"Blead-upstream" versus "CPAN-upstream"

Perl ships with a large number of libraries mainly written in the form of modules (*.pm files).

lib/ and ext/ Modules

Many of these libraries have no existence independent of the Perl 5 core distribution. Those are found in the lib/ and ext/ directories in the core distribution.

$ find lib -type f -name '*.pm' | sort | head -n 5
lib/AnyDBM_File.pm
lib/B/Deparse.pm
lib/Benchmark.pm
lib/blib.pm
lib/B/Op_private.pm

$ find ext -type f -name '*.pm' | sort | head -n 5
ext/Amiga-ARexx/ARexx.pm
ext/Amiga-Exec/Exec.pm
ext/attributes/attributes.pm
ext/B/B/Concise.pm
ext/B/B.pm

Dual-Life: cpan/ Modules

Others -- the two flavors of the so-called "dual-life" distributions -- can and often do have an independent existence on CPAN. For some -- those found in the cpan/ directory in core -- the source code is primarily maintained upstream on CPAN.

$ find cpan -type f -name '*.pm' | sort | head -n 5
cpan/Archive-Tar/lib/Archive/Tar/Constant.pm
cpan/Archive-Tar/lib/Archive/Tar/File.pm
cpan/Archive-Tar/lib/Archive/Tar.pm
cpan/autodie/lib/autodie/exception.pm
cpan/autodie/lib/autodie/exception/system.pm

These libraries have designated maintainers and releasors like any CPAN library.
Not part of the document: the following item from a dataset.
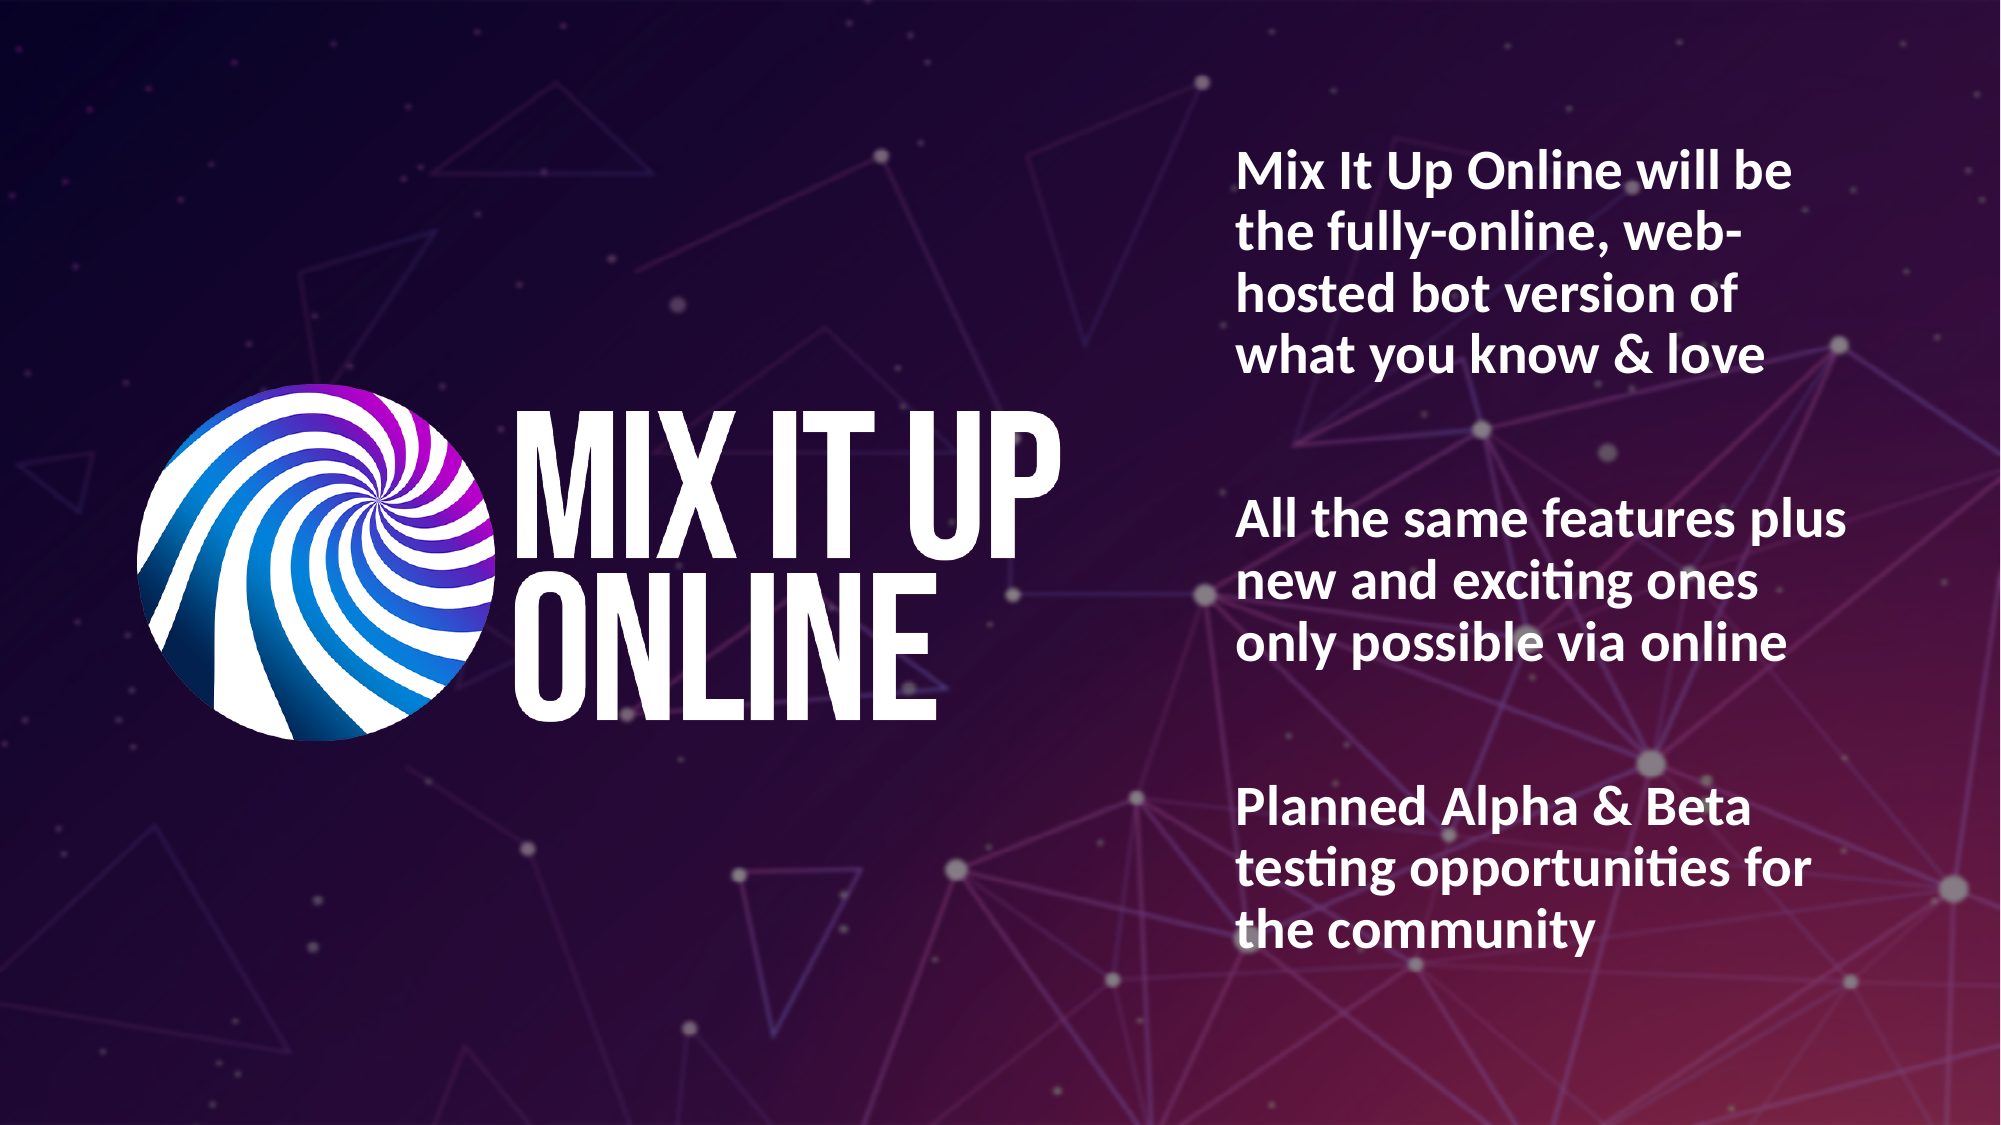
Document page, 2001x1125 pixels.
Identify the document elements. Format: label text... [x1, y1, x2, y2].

text_box Mix It Up Online will be the fully-online, web-hosted bot version of what you know & love All the same features plus new and exciting ones only possible via online Planned Alpha & Beta testing opportunities for the community [1220, 132, 1866, 1038]
picture [0, 0, 2001, 1125]
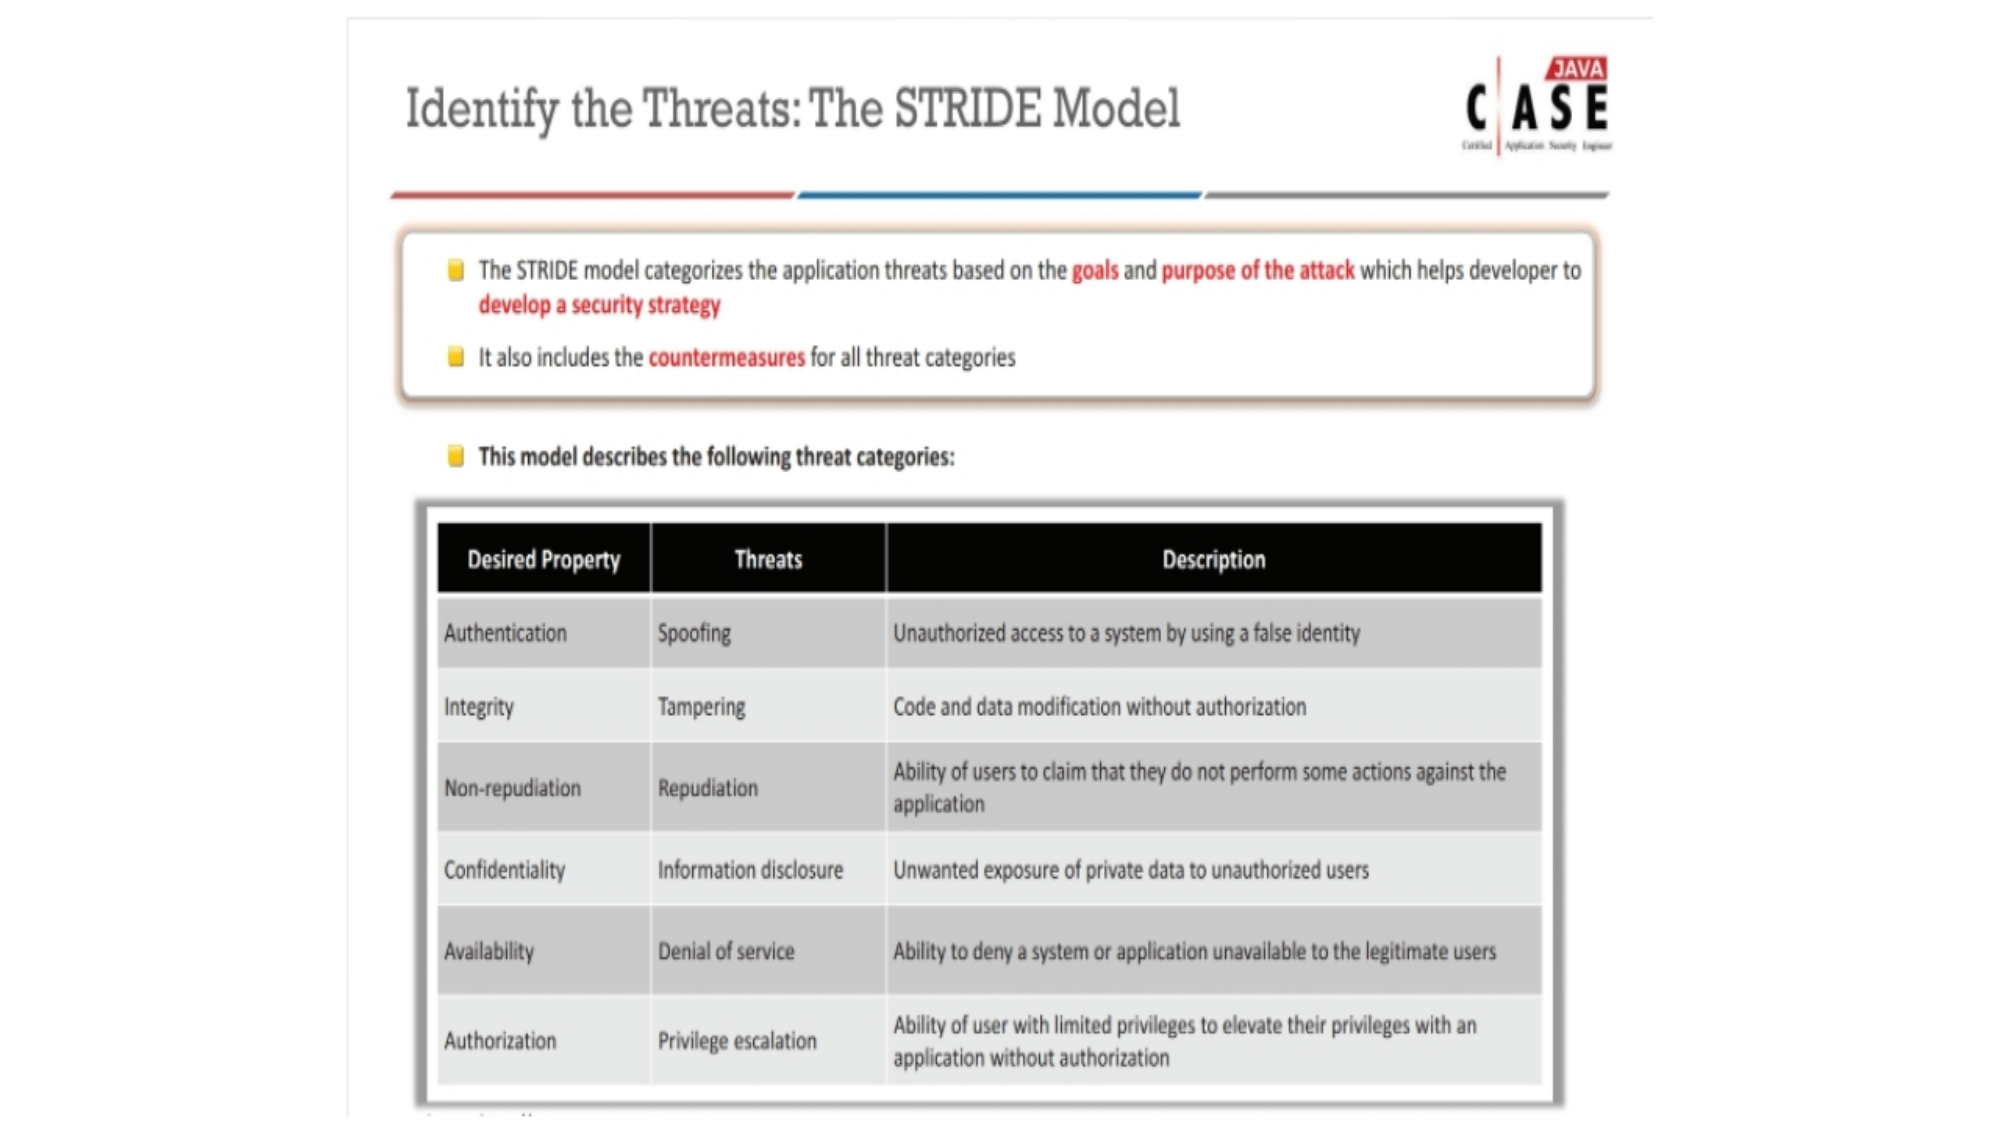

Their bugs are tracked outside of the core distribution's issue tracker, generally on either RT or on GitHub. Examples:

Bug Tracker on rt.cpan.org

Issue Tracker on GitHub

Their code is intended to be installable against many older versions of perl and is tested for that installability on CPANtesters. Example:

Test-Simple on CPANtesters

These libraries, which we refer to as cpan-first or cpan-upstream, periodically get new versions released to CPAN; only later are they "synched" into the core distribution.

Dual-Life: dist/ Modules

There's another kind of dual-life distribution, which we refer to as blead-first or blead-upstream. Changes to these libraries are made first inside the Perl 5 core distribution and only later released to CPAN. Their bugs are tracked in the core distribution's issue tracker. These distributions are found underneath the dist/ directory in the core distribution.

$ find dist -type f -path '*lib/*' -name '*.pm' | grep -v 't/lib' | sort | head -n 5
dist/Attribute-Handlers/lib/Attribute/Handlers.pm
dist/autouse/lib/autouse.pm
dist/base/lib/base.pm
dist/base/lib/fields.pm
dist/Carp/lib/Carp/Heavy.pm

There are both advantages and disadvantages to having a given dual-life library be 'cpan-first' or 'blead-first'. Whether a particular dual-life library is 'cpan-first' or 'blead-first' is often due to historical contingencies rather than any overpowering logic. In either case, the rationale for a separate CPAN release of a library that ships with core is that improvements to such a library may be of significant benefit to people running older versions of perl in production. (How sound is that rationale? That's a topic for another post.)